CBP (spot 3) and CCoAOMT 1 (spot 14) levels were markedly increased by Cu stress in the Cu-tolerant variety B1139, but were unchanged in the Cu-sensitive variety B1195. CBPs are a large, heterogeneous group of proteins that participate in numerous cellular functions, such as control of cytosolic Ca2+ concentration, Ca2+ transport across the plasma membrane, or Ca2+-modulated sensors [78]. Cu2+ and Ca2+ ions share common sites and Cu2+ ions can replace Ca2+ ions bound to the C2A domain [79]. CCoAOMT catalyzes the methylation of caffeoyl-CoA to feruloyl-CoA and 5-hydroxyferuloyl-CoA to sinapoyl-CoA; thus it is thought to be involved in lignin biosynthesis. The expression level of CCoAOMT was shown to increase in several plants exposed to various abiotic and biotic stresses [14].

Two proteins were identified as adenosine kinase-like protein (ADK-L) (spot 13) and putative elongation factor 2 (EF-2) (spot 19), levels of which were markedly decreased by Cu stress in the Cu-sensitive variety B1195, but unchanged in the Cu-tolerant variety B1139. ADK catalyzes adenosine into AMP using one molecule of ATP and is a key player in the S-adenosyl-L-Met cycle, which provides methyl groups for a variety of transmethylation reactions. Further studies are needed to elucidate the functions of CBP and ADK in Cu-stressed plants. Elongation factors (EF1A, EF1B and EF-2) are fundamental regulatory proteins of the translational elongation step in higher plants, as in other eukaryotic organisms. EF-2 catalyzes the GTP-dependent translocation of peptidyl-tRNA from the A site to the P site of the ribosome during peptide chain elongation [80]. EF-2 contains the putative Cu-binding domain MX7H, one of the top six motifs reported by Kung et al. [10] from Arabidopsis roots, and CX4C, one of nine motifs reported by Smith et al. [9] from human liver cells. However, whether EF-2 proteins act in Cu homeostasis or toxicity through direct binding remains to be determined. Down-regulation of the EF-2 protein was also observed in Cd-treated Phytolacca americana [81] and B-deficient Brassica napus. A mutation in a gene encoding an EF-2-like protein (los1-1) in Arabidopsis blocks low-temperature-induced transcription of cold-responsive genes and reduces the capacity of plants to develop freezing tolerance [82].

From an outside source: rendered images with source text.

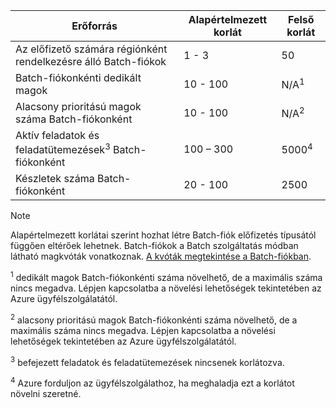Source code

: | **Erőforrás** | **Alapértelmezett korlát** | **Felső korlát** |
| --- | --- | --- |
| Az előfizető számára régiónként rendelkezésre álló Batch-fiókok | 1 - 3 |50 |
| Batch-fiókonkénti dedikált magok | 10 - 100 | N/A<sup>1</sup> |
| Alacsony prioritású magok száma Batch-fiókonként | 10 - 100 | N/A<sup>2</sup> |
| Aktív feladatok és feladatütemezések<sup>3</sup> Batch-fiókonként | 100 – 300 | 5000<sup>4</sup> |
| Készletek száma Batch-fiókonként | 20 - 100 | 2500 |

> [!NOTE]
> Alapértelmezett korlátai szerint hozhat létre Batch-fiók előfizetés típusától függően eltérőek lehetnek. Batch-fiókok a Batch szolgáltatás módban látható magkvóták vonatkoznak. [A kvóták megtekintése a Batch-fiókban](../articles/batch/batch-quota-limit.md#view-batch-quotas). 

<sup>1</sup> dedikált magok Batch-fiókonkénti száma növelhető, de a maximális száma nincs megadva. Lépjen kapcsolatba a növelési lehetőségek tekintetében az Azure ügyfélszolgálatától.

<sup>2</sup> alacsony prioritású magok Batch-fiókonkénti száma növelhető, de a maximális száma nincs megadva. Lépjen kapcsolatba a növelési lehetőségek tekintetében az Azure ügyfélszolgálatától.

<sup>3</sup> befejezett feladatok és feladatütemezések nincsenek korlátozva.

<sup>4</sup> Azure forduljon az ügyfélszolgálathoz, ha meghaladja ezt a korlátot növelni szeretné.
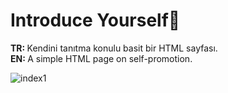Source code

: # Introduce Yourself🙌
<b>TR: </b>Kendini tanıtma konulu basit bir HTML sayfası.<br>
<b>EN: </b>A simple HTML page on self-promotion.<br>

![index1](https://user-images.githubusercontent.com/109991448/200274282-10ee12c3-6ac8-41d6-a347-1154437a9bfb.jpg)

Of the Cu-IMAC-binding proteins up-regulated by Cu-stress, we identified salt gene products (spots 7 and 27), salt stress-induced proteins (spot 9), putative glyoxylate induced proteins, and proteins containing dimeric α-β barrel domains. The up-regulation of salt stress-induced proteins was considerably greater than that of other proteins. However, their function in Cu-stressed plants is at present unknown.

Conclusions

In this study, we investigated the differences in Cu-binding protein expression between Cu-tolerant and Cu-sensitive rice varieties using a new IMAC method. In total, 27 differentially expressed Cu-binding proteins were identified. Sixteen proteins were not previously identified as Cu-IMAC-binding proteins from plants or animals. These novel Cu-binding proteins were of four main types: proteins involved in antioxidant defense and detoxification, putative pathogenesis-related proteins, putative cold-shock domain proteins, and eukaryotic translation initiation factors. Besides, we also confirmed 29 protein spots significantly differentially expressed in two rice varieties under Cu stress (P < 0.05). Our research increases the understanding of the mechanisms involved in the heavy metal stress response and tolerance in plants. Further studies are required to clarify the roles of Cu ions in these putative Cu-binding proteins in plant cells, to determine if they are passive molecular targets of metal ions or active participants in metal tolerance.